= Exercises to complete =
1. From the review of Texas Iron, reproduce the passage word for word, beginning at the words "My reading habits" and stopping after "a bit dull.".
2. Condense the paragraph of the Texas Iron review that begins "Famous gunslinger and wanderer" into a short bulleted list that keeps its main facts.

= Selected text =
I'm surprsed that no one else caught this and read me the riot act. However, mistakes do happen, and I apologize to Dusty and Rusty for the mix up and will correct my blog by removing the Tibbs biography referral.

Texas Iron by Robert J. Randisi

My reading habits have changed over the last couple of months. I must be devoting more time to it, and I finished Mr. Randisi's book, Texas Iron, in record time. It was either very exciting or dull as an old axe, and it wasn't a bit dull.

Famous gunslinger and wanderer, Sam McCall, receives a telegram while in some little tumbleweed town out in the middle of nowhere informing him that his parents were killed, so he rounds up his brothers, Evan the gambler, and Jubal, the youngest, and they set out to investigate the deaths in their hometown of Vengeance Creek. They soon learn that the bigwig rancher, Lincoln Burkett, is behind the shenanigans and is trying to take over the town. Burkett hires a famous gunslinger in his own right, a man named Coffin, to take out Sam McCall, and the plot thickens up considerably. Burkett has a son, John, a playboy troublemaker, who throws a crank in the works on an occasion or two, and has his sights set on killing Jubal McCall.

The McCalls have their own supporters in the local store owner, Dude Miller and his daughter, Serena, the romantic attraction; Ed Collins, and the big Swede. Against overwhelming odds, the brothers must battle everybody working for the Burketts including the local sheriff, the mayor, and the gunslinger Coffin to finally get to the bottom of it. The finale comes in a hail of bullets aimed at the jail where the McCalls are holed up with Burkett's gunslinger Coffin, who has been jailed to await the arrival of the Federal Marshal..

I put the book down with feelings of "Oh, no, it's ended already," wanting to read more of this exciting and high pressured tale of vengeance. I'll just have to check out some of Randisi's other novels like The Ghost with Blue Eyes, Backshooter, and The Money Gun as time goes on.  I have no doubt that they will be just as exciting.

= Recorded data =
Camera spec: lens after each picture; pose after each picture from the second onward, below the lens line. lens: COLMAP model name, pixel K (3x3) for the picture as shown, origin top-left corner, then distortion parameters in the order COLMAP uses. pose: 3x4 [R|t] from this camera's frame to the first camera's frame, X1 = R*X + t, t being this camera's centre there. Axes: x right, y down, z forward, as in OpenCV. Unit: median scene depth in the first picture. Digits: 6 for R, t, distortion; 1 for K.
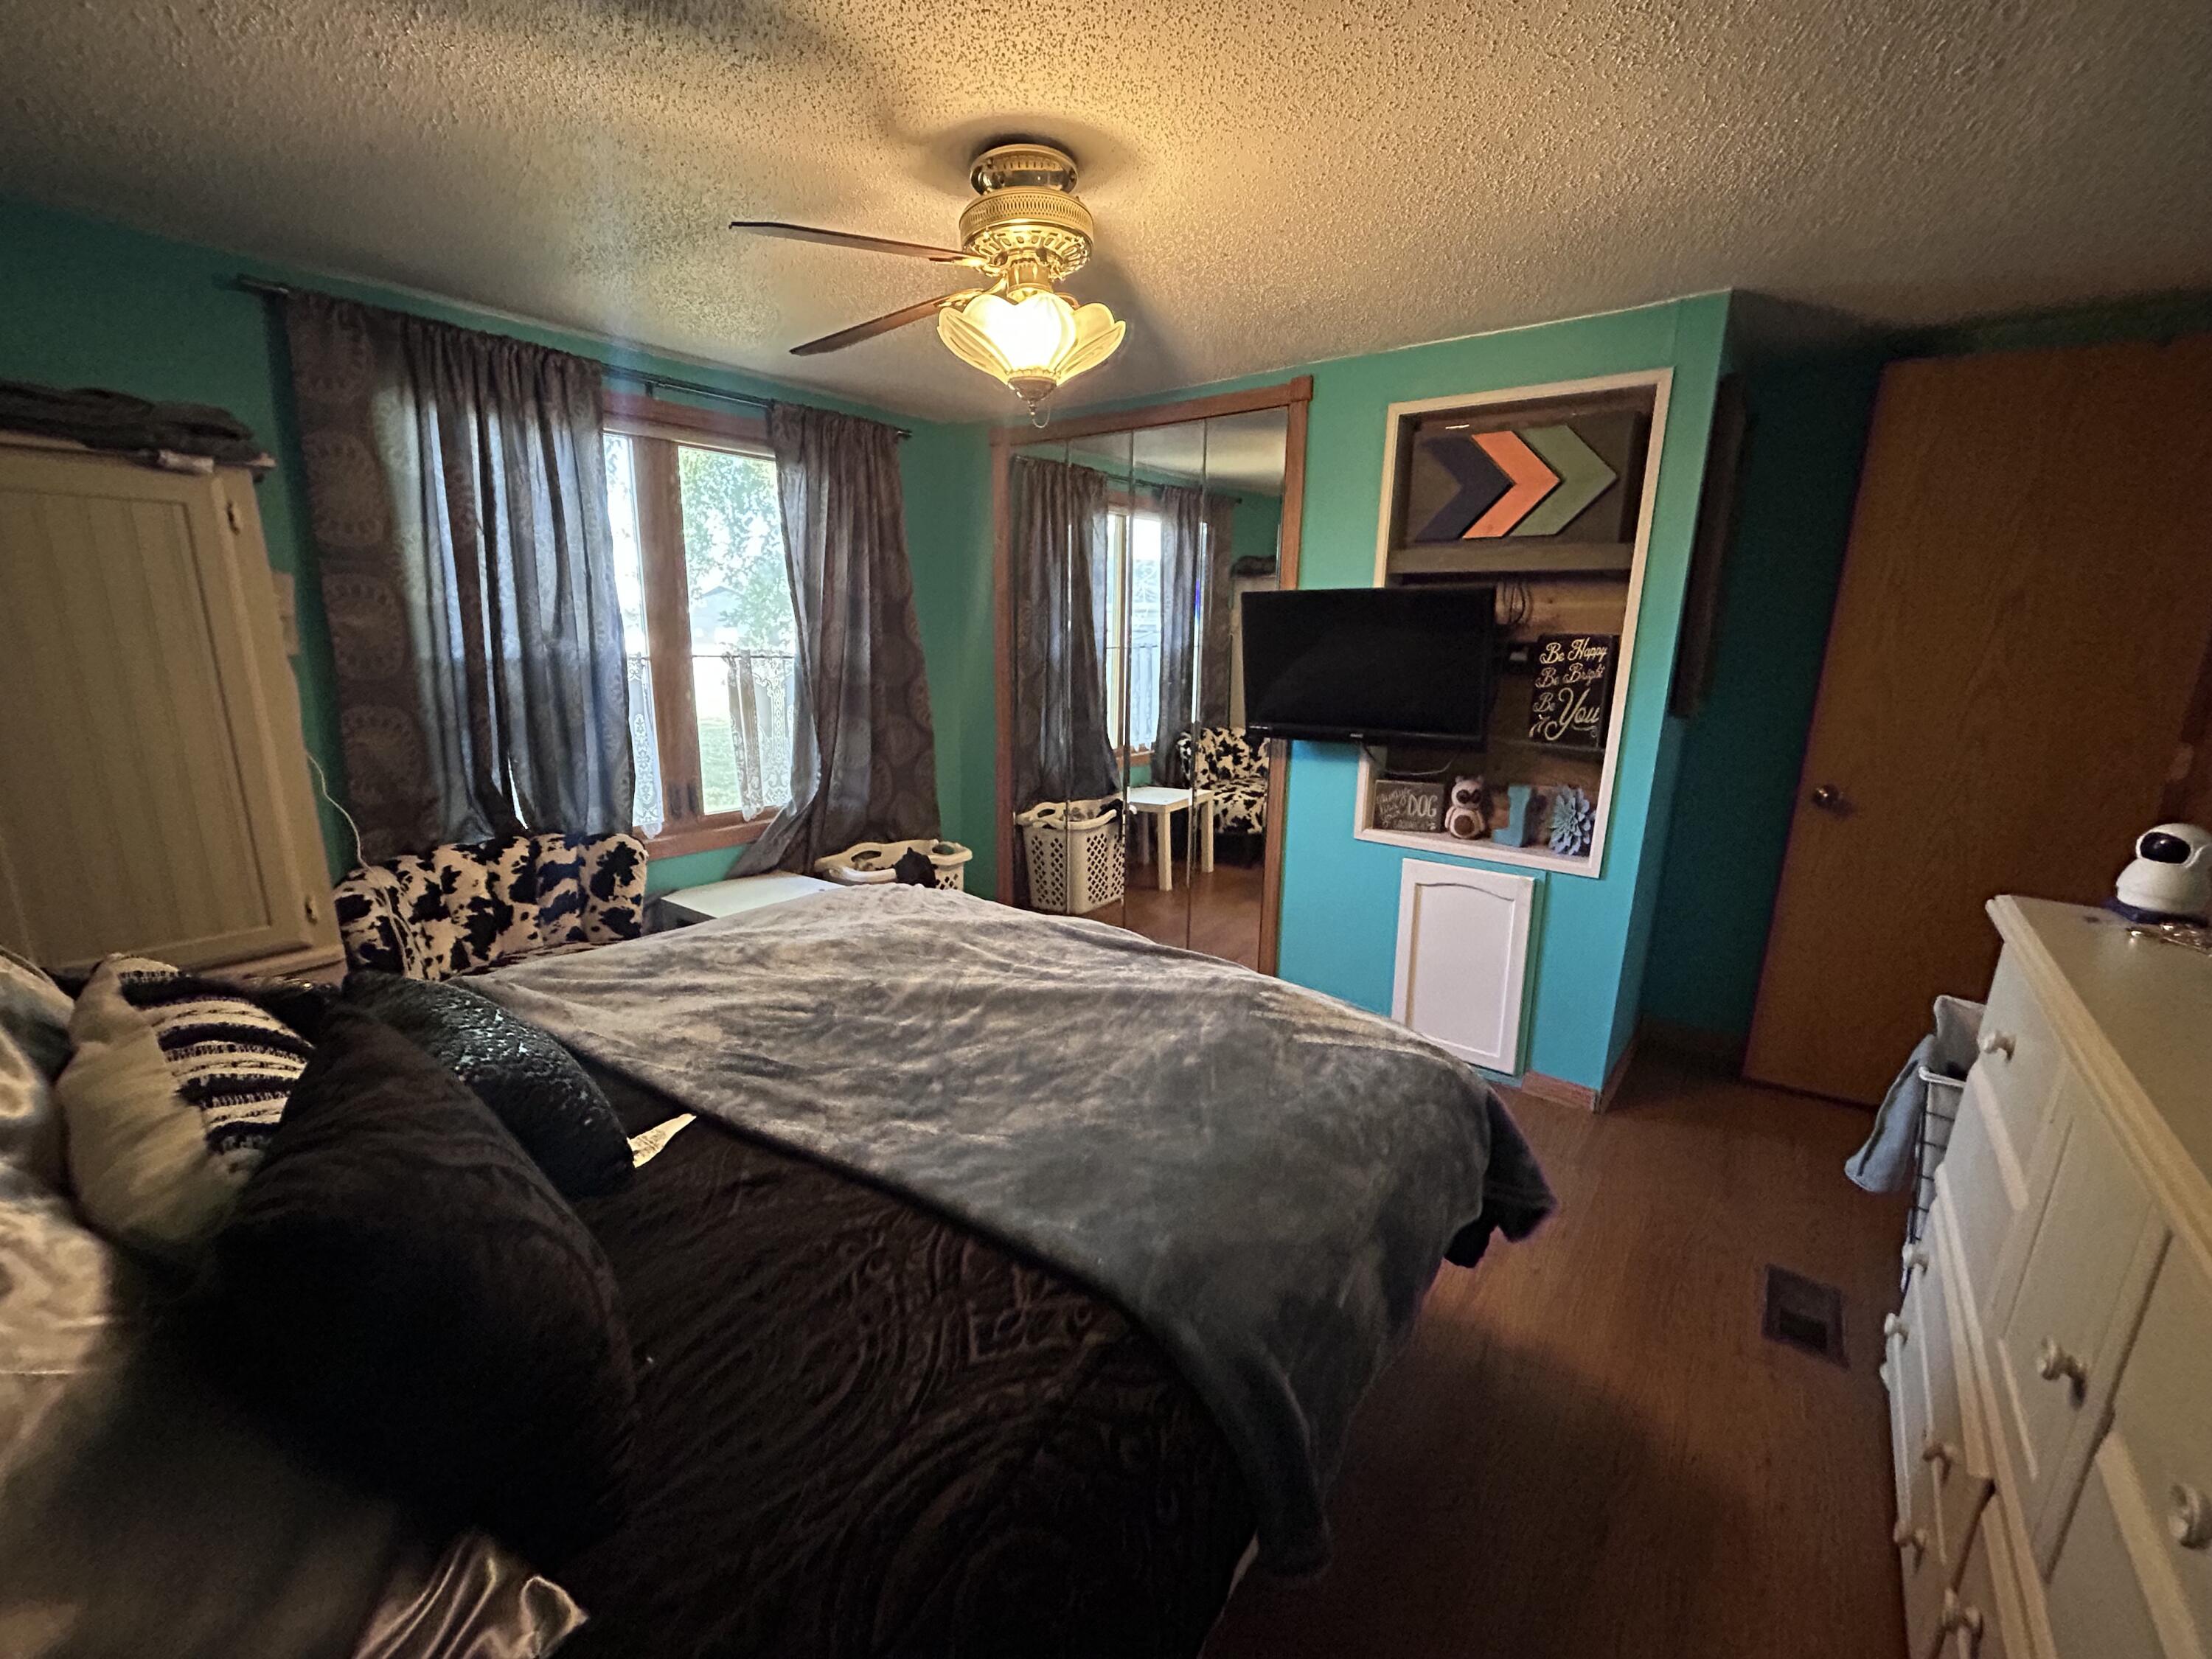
lens RADIAL K [[897.1, 0, 1106.9], [0, 897.1, 827.7], [0, 0, 1]] dist [0.001463, 0.000244]
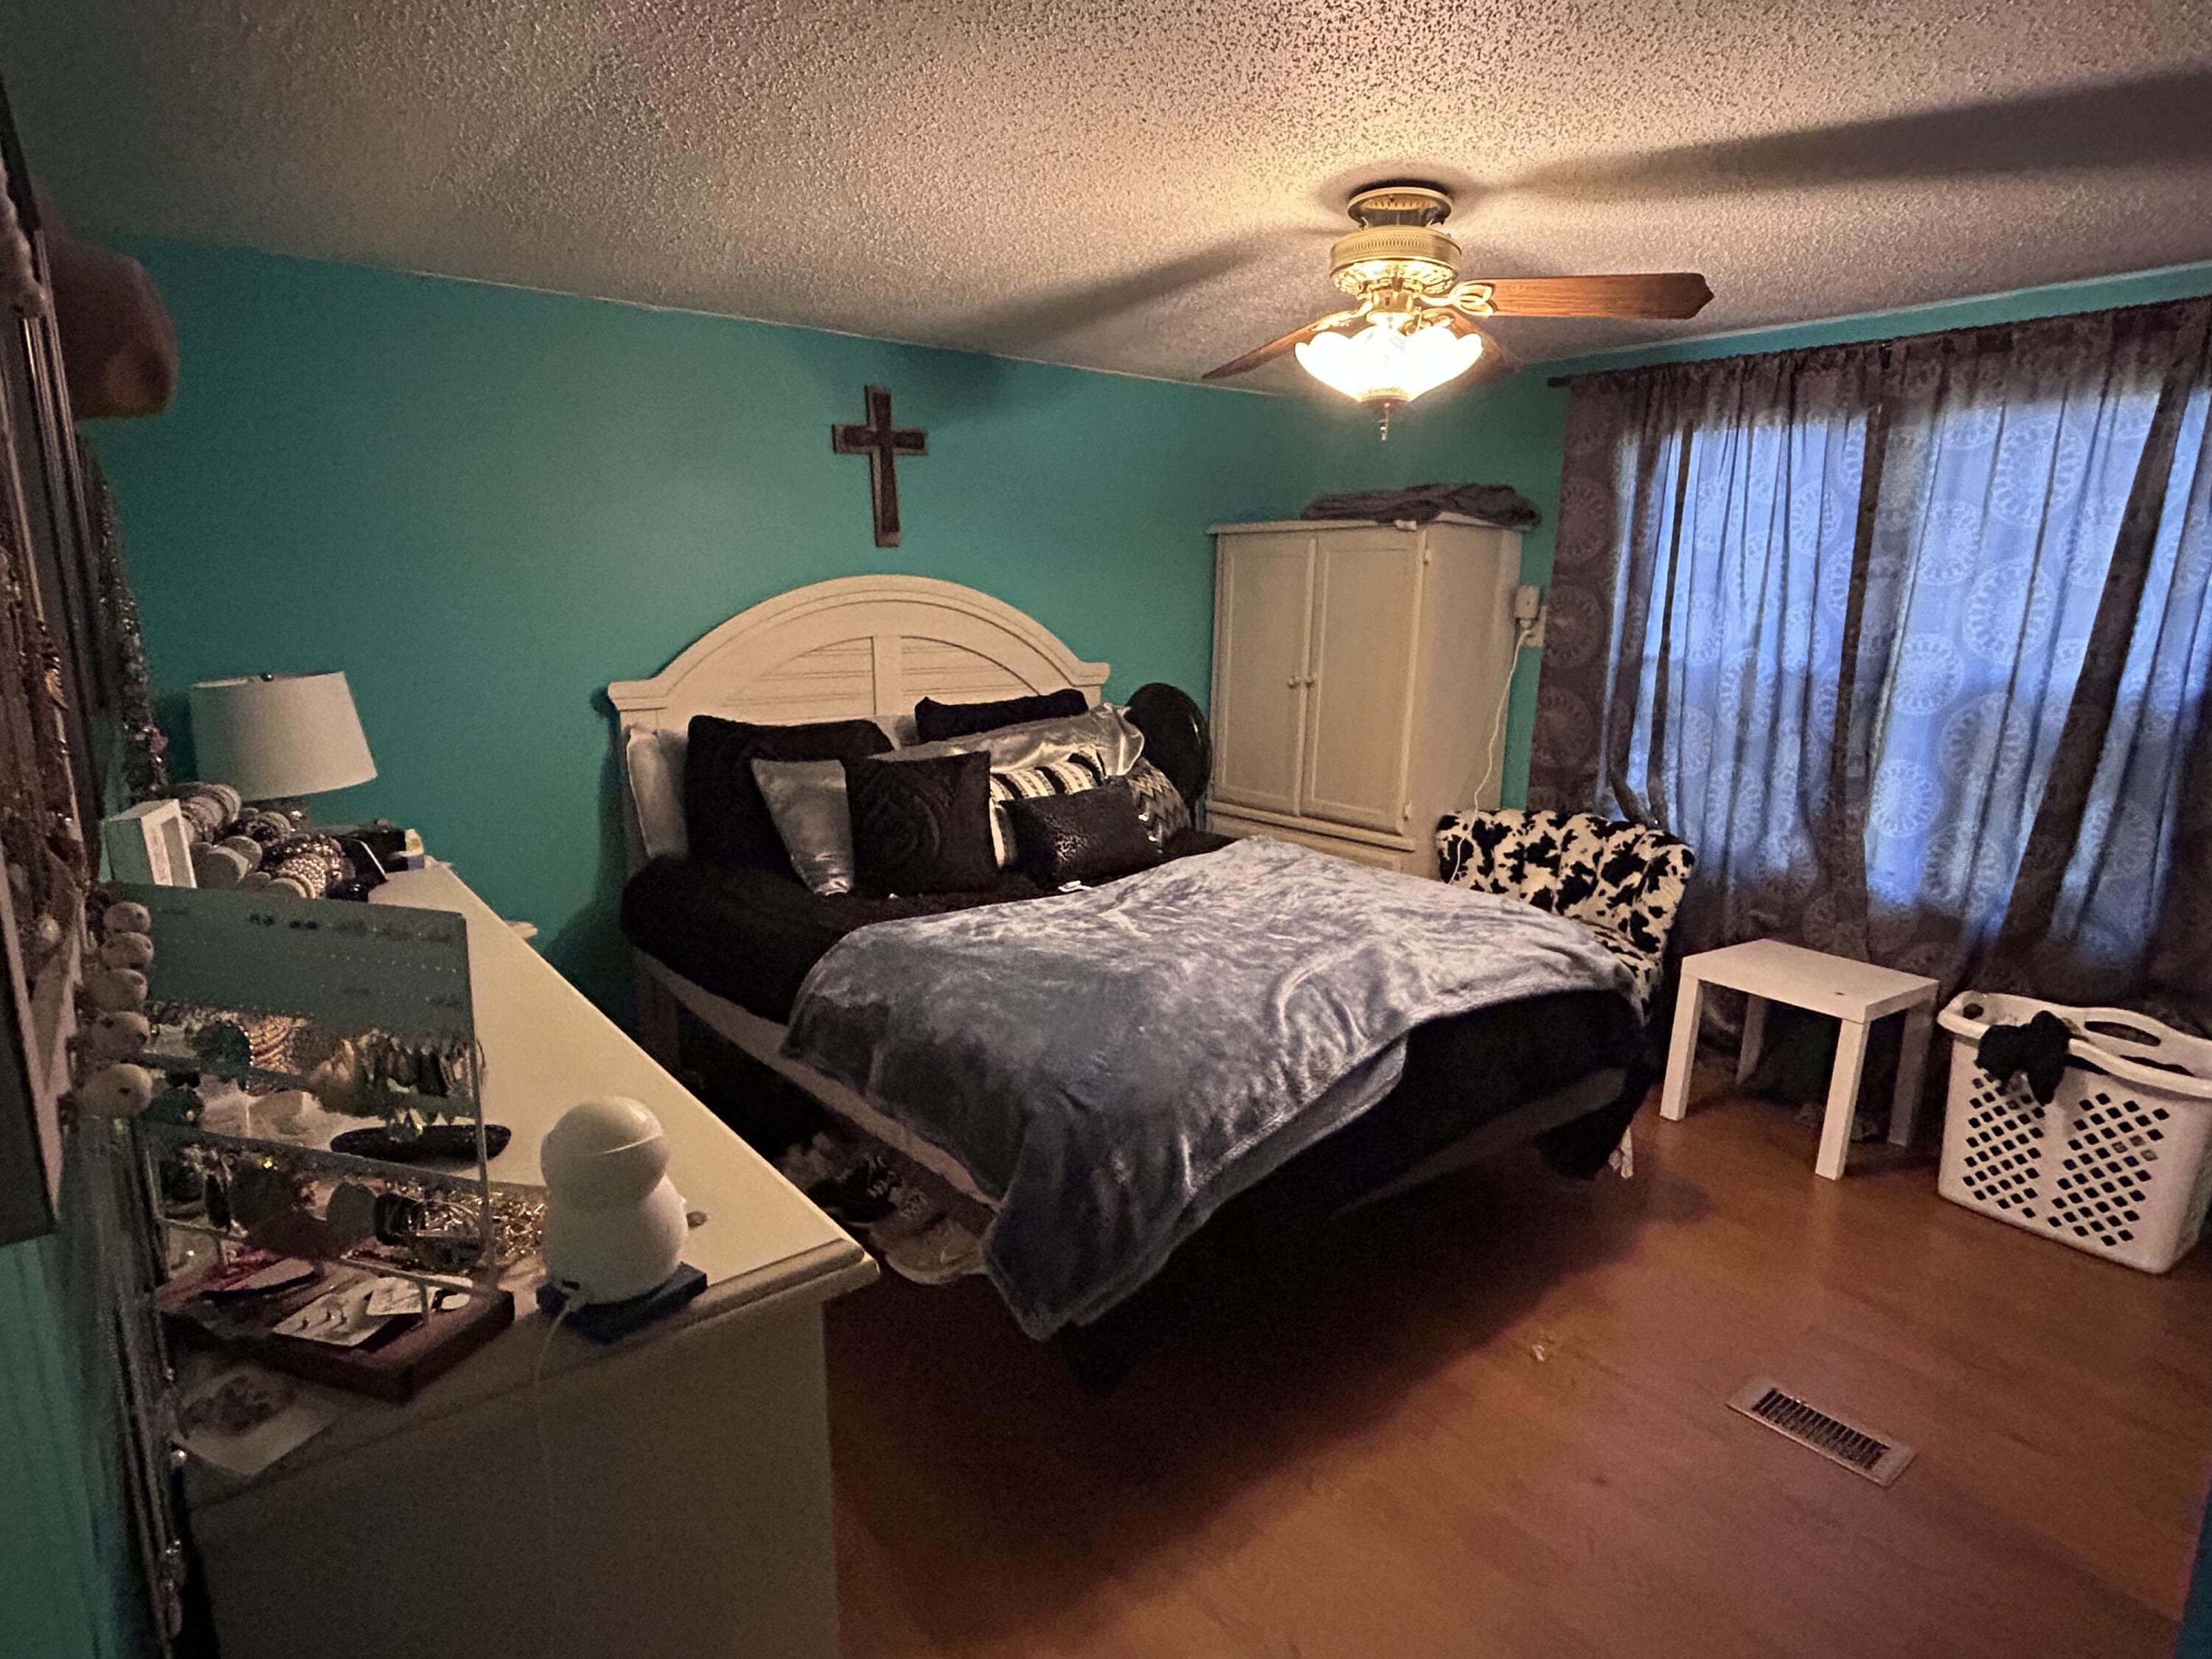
lens RADIAL K [[1145.7, 0, 1106.0], [0, 1145.7, 829.5], [0, 0, 1]] dist [-0.003933, -0.000537]
pose [[-0.183811, 0.194391, -0.963548, 0.808365], [-0.240987, 0.941423, 0.235900, -0.160749], [0.952963, 0.275564, -0.126198, 0.592659]]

= Task results =
1.
My reading habits have changed over the last couple of months. I must be devoting more time to it, and I finished Mr. Randisi's book, Texas Iron, in record time. It was either very exciting or dull as an old axe, and it wasn't a bit dull.

2.
- Sam McCall, a famous gunslinger and wanderer, receives a telegram saying his parents were killed.
- He gathers his brothers, Evan the gambler and Jubal the youngest, to investigate the deaths in their hometown of Vengeance Creek.
- They learn that the rancher Lincoln Burkett is behind it and is trying to take over the town.
- Burkett hires the famous gunslinger Coffin to kill Sam.
- Burkett's son John, a playboy troublemaker, causes problems and wants to kill Jubal.